Monday, 27 April 2026

Does the past still exist? — The reification of representational retention into ontological persistence

Few questions feel as emotionally charged as this one. The past is not merely something we think about—it is something we live with. Memory, regret, history, identity: all seem to depend on what has already happened. From this arises a natural question: does the past still exist?

“Does the past still exist?” appears to ask whether past events continue to exist in some domain of reality, or whether they are gone entirely.

But this framing depends on a prior move: treating representational and causal continuity across states as if it required the ongoing existence of prior states as objects.

Once that move is examined, the question no longer concerns a hidden temporal reservoir. It reveals a familiar distortion: the reification of structured retention into ontological persistence.


1. The surface form of the question

“Does the past still exist?”

In its everyday philosophical form, this asks:

  • whether past events continue to exist in some sense
  • whether time is a collection of equally real slices
  • whether the present merely accesses what still is
  • whether history is ongoing rather than gone

It presupposes:

  • that existence applies uniformly across temporal positions
  • that “pastness” is a mode of being rather than a relation
  • that absence from present access implies non-existence
  • that temporal reference tracks ontological status

2. Hidden ontological commitments

For the question to stabilise, several assumptions must already be in place:

  • that existence is independent of relational accessibility
  • that temporal indexing corresponds to modes of being
  • that what is no longer accessible is no longer real
  • that representation requires ongoing existence of its referent
  • that memory implies persistence of remembered states

These assumptions convert relational trace-structures into surviving entities.


3. Stratal misalignment

Within relational ontology, the distortion involves reification, temporal flattening, and representational projection.

(a) Reification of the past

The past is treated as a domain of entities.

  • instead of prior states within relational unfolding
  • it becomes a region of continued existence

(b) Flattening of temporal structure

Temporal differentiation is converted into ontological difference.

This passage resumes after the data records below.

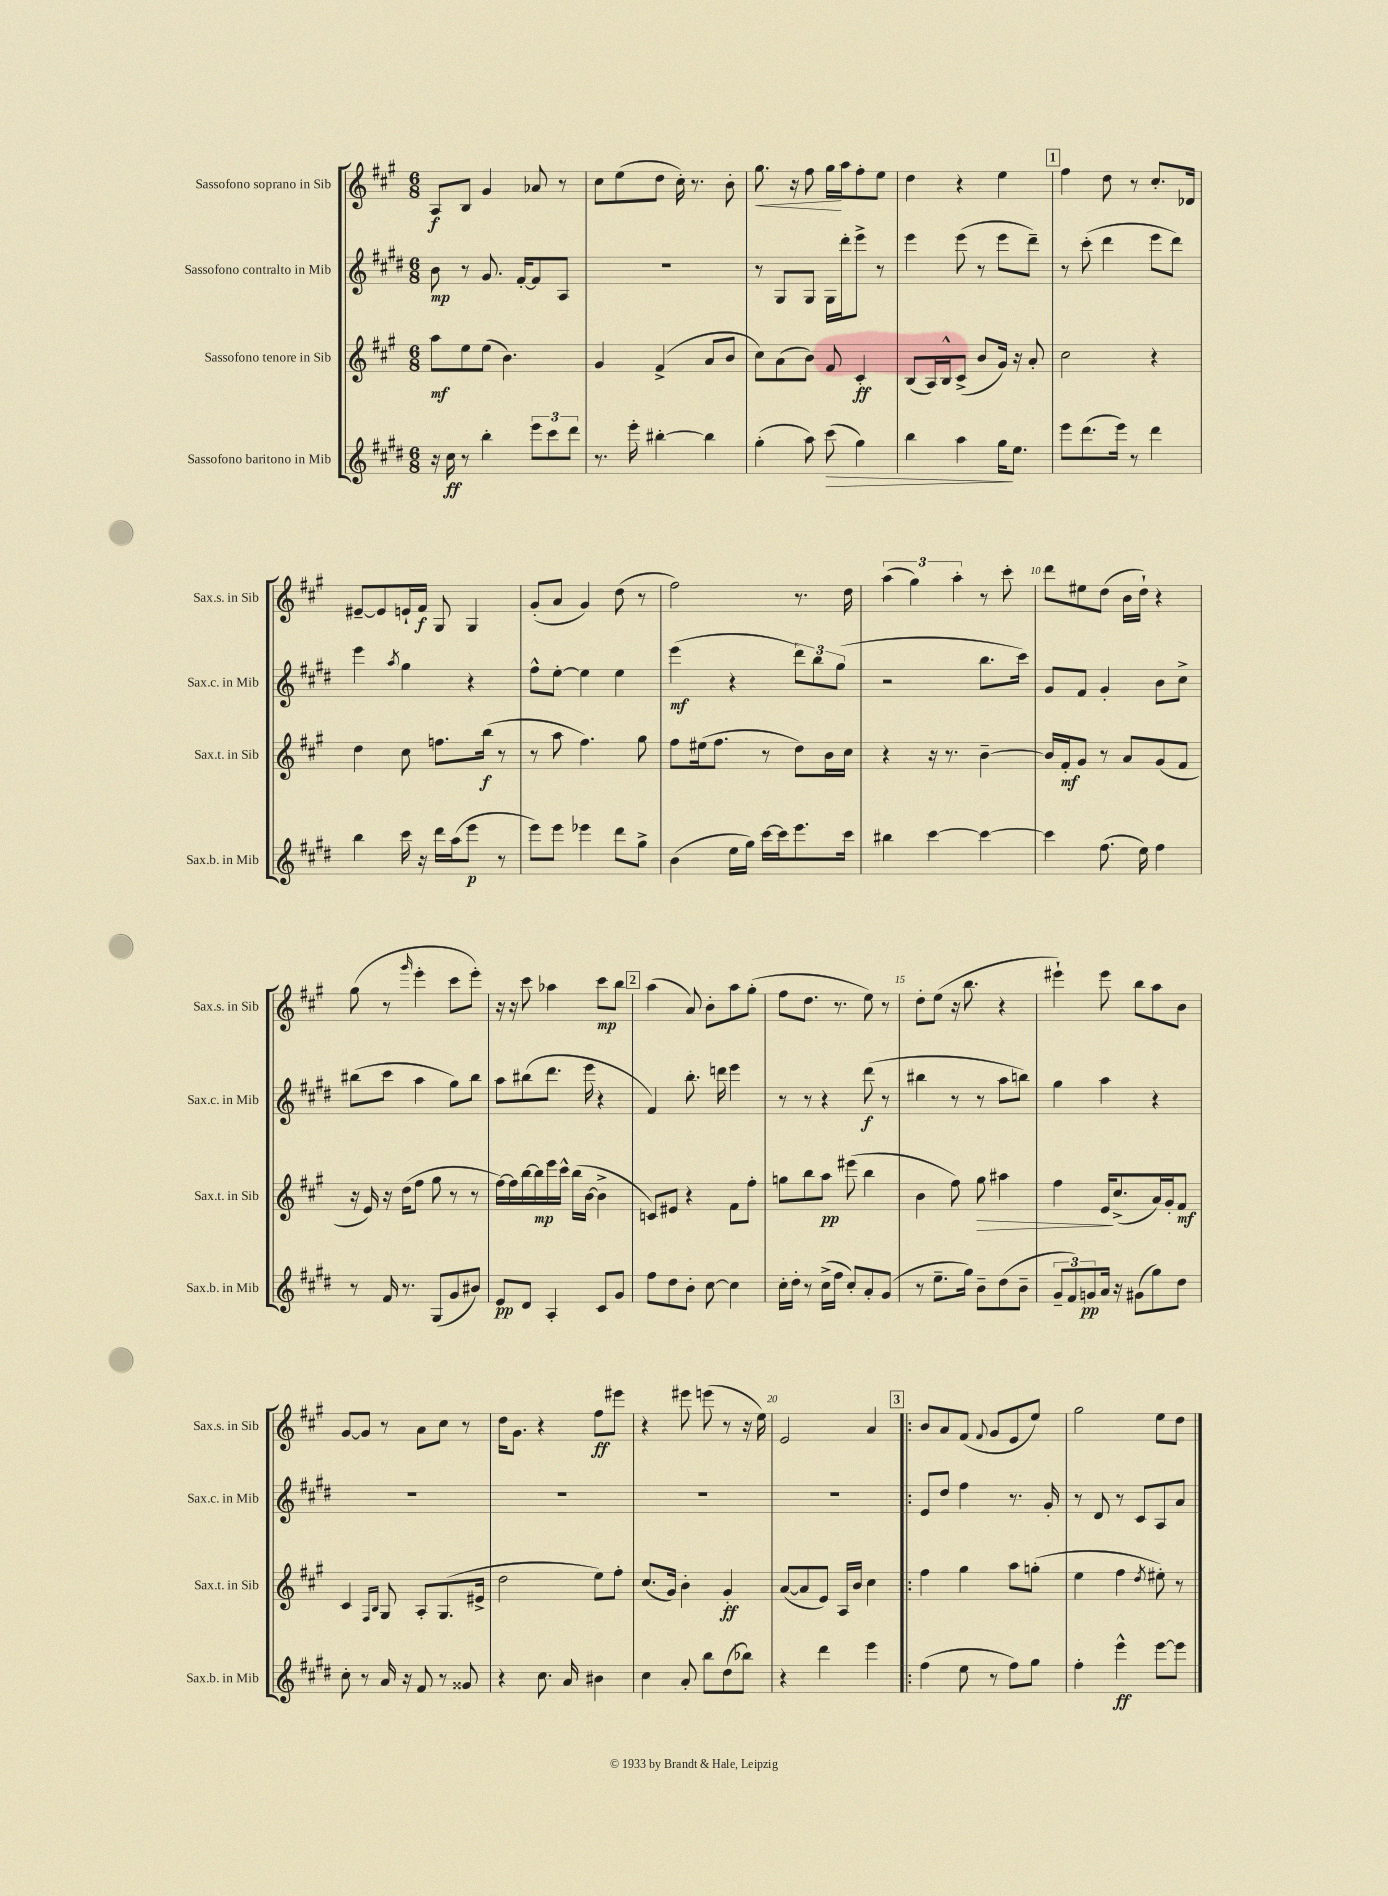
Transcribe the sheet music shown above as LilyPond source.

<<
\new StaffGroup <<
\new Staff = "s0" \with { instrumentName = "Sassofono soprano in Sib" shortInstrumentName = "Sax.s. in Sib" } {
    \clef treble \key a \major \numericTimeSignature \time 6/8
    a8\f b8 gis'4 aes'8 r8 |
    cis''8 e''8( d''8 cis''16-.) r8. b'8-. |
    gis''8.\< r16 fis''8 gis''16\! a''16 fis''8-. e''8 |
    d''4 r4 e''4 |
    \mark \markup { \box "1" } fis''4 d''8 r8 cis''8.-. des'16 |
    eis'8~-- eis'8 e'16-! fis'16\f gis8 gis4 |
    gis'8-.( a'8 gis'4) d''8( r8 |
    fis''2) r8. d''16 |
    \tuplet 3/2 { a''4( gis''4) a''4-. } r8 cis'''8-. |
    d'''8 eis''8 d''8( b'16 d''16-!) r4 |
    gis''8( r8 \grace { gis'''16 } e'''4-. cis'''8 e'''8-.) |
    r16 r16 cis'''8 aes''4 cis'''8\mp b''8 |
    \mark \markup { \box "2" } a''4( a'8) b'8-. a''8 gis''8-.( |
    fis''8 d''8. r8. e''8) r8 |
    d''8-. e''8( r16 b''8. r4 |
    eis'''4-!) eis'''8 b''8 a''8 b'8 |
    gis'8~ gis'8 r8 a'8 cis''8 r8 |
    d''16 gis'8. r4 fis''8\ff eis'''8 |
    r4 eis'''8 e'''8( r8 r16 e''16) |
    e'2 a'4 |
    \mark \markup { \box "3" } \bar ".|:" b'8 a'8 fis'8( \appoggiatura { fis'8 } gis'8 e'8 e''8) |
    gis''2 e''8 d''8 \bar "|." |
}
\new Staff = "s1" \with { instrumentName = "Sassofono contralto in Mib" shortInstrumentName = "Sax.c. in Mib" } {
    \clef treble \key e \major \numericTimeSignature \time 6/8
    b'8\mp r8 gis'8. fis'16~-. fis'8 a8 |
    R2. |
    r8 gis8 gis8 gis16 dis'''16-. e'''8-> r8 |
    e'''4 e'''8( r8 e'''8 dis'''8--) |
    \mark \markup { \box "1" } r8 cis'''8-.( dis'''4 e'''8 dis'''8) |
    e'''4 \acciaccatura { a''8 } gis''4 r4 |
    fis''8-^ e''8~-. e''4 e''4 |
    e'''4\mf( r4 \tuplet 3/2 { dis'''8) b''8 gis''8( } |
    r2 b''8. cis'''16) |
    gis'8 fis'8 gis'4-. b'8 cis''8-> |
    bis''8( cis'''8 a''4 gis''8) bis''8 |
    a''8 bis''8( dis'''8. e'''16 r4 |
    \mark \markup { \box "2" } fis'4) b''8.-. d'''16 e'''4 |
    r8 r8 r4 dis'''8\f( r8 |
    bis''4 r8 r8 a''8 b''8) |
    gis''4 a''4 r4 |
    R2. |
    R2. |
    R2. |
    R2. |
    \mark \markup { \box "3" } \bar ".|:" e'8 dis''8 fis''4 r8. gis'16-. |
    r8 dis'8 r8 cis'8 a8 a'8 \bar "|." |
}
\new Staff = "s2" \with { instrumentName = "Sassofono tenore in Sib" shortInstrumentName = "Sax.t. in Sib" } {
    \clef treble \key a \major \numericTimeSignature \time 6/8
    a''8\mf e''8 e''8( b'4.) |
    gis'4 fis'4->( a'8 b'8 |
    cis''8) a'8( b'8) fis'8 cis'4-.\ff |
    b8( a16) b16-^ cis'8->( b'8 gis'16) r16 a'8-. |
    \mark \markup { \box "1" } cis''2 r4 |
    d''4 cis''8 f''8. b''16\f( r8 |
    r8 a''8 fis''4.) gis''8 |
    fis''8 eis''16( fis''8. r8 d''8) b'16 cis''16 |
    r4 r16 r8. b'4~-- |
    b'16 fis'16-.\mf gis'8 r8 a'8 gis'8( fis'8 |
    r16 e'16) r16 d''16( fis''8 gis''8 r8 r8 |
    fis''16~) fis''16 b''16~ b''16\mp e'''16 cis'''16-^ b''16( b'16~ b'4-> |
    \mark \markup { \box "2" } c'8) eis'8 r4 fis'8 fis''8-. |
    g''8 b''8 a''8\pp eis'''8( b''4 |
    b'4 fis''8) gis''8\> ais''4 |
    fis''4 e'16\! cis''8.->( a'16) gis'16-. fis'8\mf |
    cis'4 \grace { fis16 b16 } gis8 a8-. gis8.( eis'16-> |
    d''2 e''8) fis''8-. |
    cis''8.( gis'16) b'4-. gis'4-.\ff |
    a'8~( a'8 e'8) a16 b'16 cis''4 |
    \mark \markup { \box "3" } \bar ".|:" fis''4 gis''4 a''8 g''8-.( |
    e''4 fis''4 \acciaccatura { d''8 } eis''8-.) r8 \bar "|." |
}
\new Staff = "s3" \with { instrumentName = "Sassofono baritono in Mib" shortInstrumentName = "Sax.b. in Mib" } {
    \clef treble \key e \major \numericTimeSignature \time 6/8
    r16 cis''16\ff r8 b''4-. \tuplet 3/2 { e'''8 cis'''8 dis'''8 } |
    r8. e'''16-. bis''4~-. bis''4 |
    gis''4-.( a''8) cis'''8\>( gis''4) |
    b''4 a''4 gis''16\! e''8. |
    \mark \markup { \box "1" } e'''8 dis'''8.( e'''16) r8 dis'''4 |
    b''4 cis'''16 r16 dis'''16 a''16( e'''8\p r8 |
    e'''8) e'''8 ees'''4 dis'''8 gis''8-> |
    b'4( e''16 gis''16) cis'''16~ cis'''16 e'''8. cis'''16 |
    bis''4 cis'''4~ cis'''4~ |
    cis'''4 fis''8.( e''16) fis''4 |
    r8 fis'16 r8. gis8( gis'8 bis'8) |
    e'8\pp dis'8 a4-. cis'8 gis'8 |
    \mark \markup { \box "2" } fis''8 dis''8 b'8-. cis''8~ cis''4 |
    cis''16-. dis''16-. r8 cis''16->( fis''16 cis''8-.) a'8-. gis'8( |
    r8 e''8.-- gis''16) b'8-- dis''8( b'8-- |
    \tuplet 3/2 { gis'8-- fis'8) g'8\pp } a'16 r16 gis'8( gis''8) dis''8 |
    cis''8-. r8 a'16 r16 fis'8 r8 gisis'8 |
    r4 cis''8. a'16 bis'4 |
    cis''4 a'8-. b''8 dis''8( bes''8) |
    r4 dis'''4 e'''4 |
    \mark \markup { \box "3" } \bar ".|:" fis''4( e''8 r8 fis''8) gis''8 |
    fis''4-. e'''4-^\ff e'''8~ e'''8 \bar "|." |
}
>>
>>
\layout { \context { \Score \override BarNumber.break-visibility = ##(#f #t #t) barNumberVisibility = #(every-nth-bar-number-visible 5) } }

  • “past,” “present,” and “future” are treated as modes of being
  • rather than relational positions within unfolding processes

(c) Projection from representation to ontology

Retention is mistaken for persistence.

  • because systems carry traces of prior states
  • those states are assumed to still exist somewhere

4. Relational re-description

If we remain within relational ontology, the past does not exist as a domain of continuing entities. Rather, what is called “the past” is the structured trace of prior relational actualisations within ongoing systems of constraint and transformation.

More precisely:

  • systems instantiate structured relations under constraint
  • as these systems evolve, prior configurations leave stabilised traces in subsequent states
  • these traces are materially and structurally real within present systems
  • what we call “the past” is the configuration of these traces as they are integrated into current relational states

From this perspective:

  • the past is not elsewhere
  • it is not a continuing domain
  • it is the present configuration of retained relational structure
  • existence applies to current instantiation, not to prior positions in isolation

Thus:

  • the past does not persist as a realm
  • it persists as structured imprint within ongoing processes

5. Dissolution of the problem-space

Once representational retention is no longer reified into ontological persistence, the question “Does the past still exist?” loses its structure.

It depends on:

  • treating temporal positions as modes of existence
  • assuming memory requires ongoing existence of its referents
  • converting traces into surviving entities
  • flattening relational unfolding into temporal domains

If these assumptions are withdrawn, there is no “past” to locate as an existing domain.

What disappears is not history, but the idea that it continues to exist elsewhere.


6. Residual attraction

The persistence of the question is entirely understandable.

It is sustained by:

  • the vividness of memory and imagination
  • the emotional reality of loss, regret, and nostalgia
  • the stability of recorded history and physical traces
  • philosophical pictures of time as a landscape of coexisting moments

Most importantly, the past feels present in its effects:

  • we are shaped by what has happened
  • traces remain active in current states

This encourages the impression that what shaped us must still, in some sense, be there.


Closing remark

“Does the past still exist?” appears to ask whether earlier moments of time continue to be real.

Under relational analysis, it reveals something more precise:
a reification of representational retention combined with a flattening of temporal structure and a projection of persistence from trace to ontology.

Once these moves are undone, the problem dissolves.

What remains is not a continuing past, but ongoing relational actualisation:
within which prior configurations persist only as structured traces within present systems—real in their effects, but not existing as a separate domain of being.